Kul korkmaya sıralanan bu idrakların en altından, “Mâliki YevmidDiyn”den başlar. Ve korkabileceği maksimum nokta neyse onu yakalar. Saygısını gittikçe çoğaltır ama korkuyu hiç kaybetmez. Bir ileri idraka ulaştı diye kulun korkusu azalmaz, kaybolmaz, iyice artar. Saygısı onun korkusunu olgunlaştırır, daha mânâlı yapar; neden ve niye korktuğunu fark eder. Daha saygılı olmayı öğrendiğinde “Mâliki YevmidDiyn”i duyduğu zaman korkusu daha da artar. Demek ki mânâları çakıştırmalıyız.

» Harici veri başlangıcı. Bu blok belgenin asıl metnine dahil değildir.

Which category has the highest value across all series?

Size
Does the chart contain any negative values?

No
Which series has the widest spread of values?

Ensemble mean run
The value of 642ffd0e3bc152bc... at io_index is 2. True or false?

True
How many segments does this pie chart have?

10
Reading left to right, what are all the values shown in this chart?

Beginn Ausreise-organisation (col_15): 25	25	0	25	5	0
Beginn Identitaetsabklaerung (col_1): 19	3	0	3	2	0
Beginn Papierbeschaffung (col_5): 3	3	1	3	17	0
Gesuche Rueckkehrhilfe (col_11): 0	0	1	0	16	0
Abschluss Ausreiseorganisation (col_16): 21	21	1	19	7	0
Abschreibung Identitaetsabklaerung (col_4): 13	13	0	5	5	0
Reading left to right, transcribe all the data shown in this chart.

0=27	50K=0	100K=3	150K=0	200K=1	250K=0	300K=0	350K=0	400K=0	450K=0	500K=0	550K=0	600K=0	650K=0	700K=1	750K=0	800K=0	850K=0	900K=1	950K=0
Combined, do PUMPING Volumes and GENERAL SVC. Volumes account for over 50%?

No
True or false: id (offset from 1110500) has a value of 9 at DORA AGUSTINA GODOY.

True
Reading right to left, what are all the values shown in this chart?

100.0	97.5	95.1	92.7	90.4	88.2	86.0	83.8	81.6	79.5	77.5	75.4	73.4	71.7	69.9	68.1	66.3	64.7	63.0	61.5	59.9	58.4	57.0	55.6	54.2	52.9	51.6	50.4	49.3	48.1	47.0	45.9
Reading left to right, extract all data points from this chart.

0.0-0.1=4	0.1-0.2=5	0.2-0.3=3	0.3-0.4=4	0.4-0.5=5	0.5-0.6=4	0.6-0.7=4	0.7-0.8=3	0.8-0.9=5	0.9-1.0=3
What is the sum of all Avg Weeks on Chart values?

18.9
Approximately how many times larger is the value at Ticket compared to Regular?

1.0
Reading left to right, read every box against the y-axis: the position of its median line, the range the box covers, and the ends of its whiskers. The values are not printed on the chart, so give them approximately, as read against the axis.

Biz “o an”ı bilmediğimiz için çok kolay konuşuyoruz, anlatıyoruz ama aslında Mâliki YevmidDiyn bizde mutlaka korku oluşturmalı; idrakımız ilerledikçe saygıyı da artıran bir korku oluşmalıdır. Saygı ve korku mânâları çakıştırılmalıdır. Eğer saygıyla nasıl korkacağımızı öğrenirsek o bizim için daha faydalı olur. Bu kanaate bir hadisten ulaşıyoruz. Efendimiz (SAV) buyuruyor:
“Ben sizin Allah’ı en çok bileniniz ve O’ndan en çok korkanınızım.”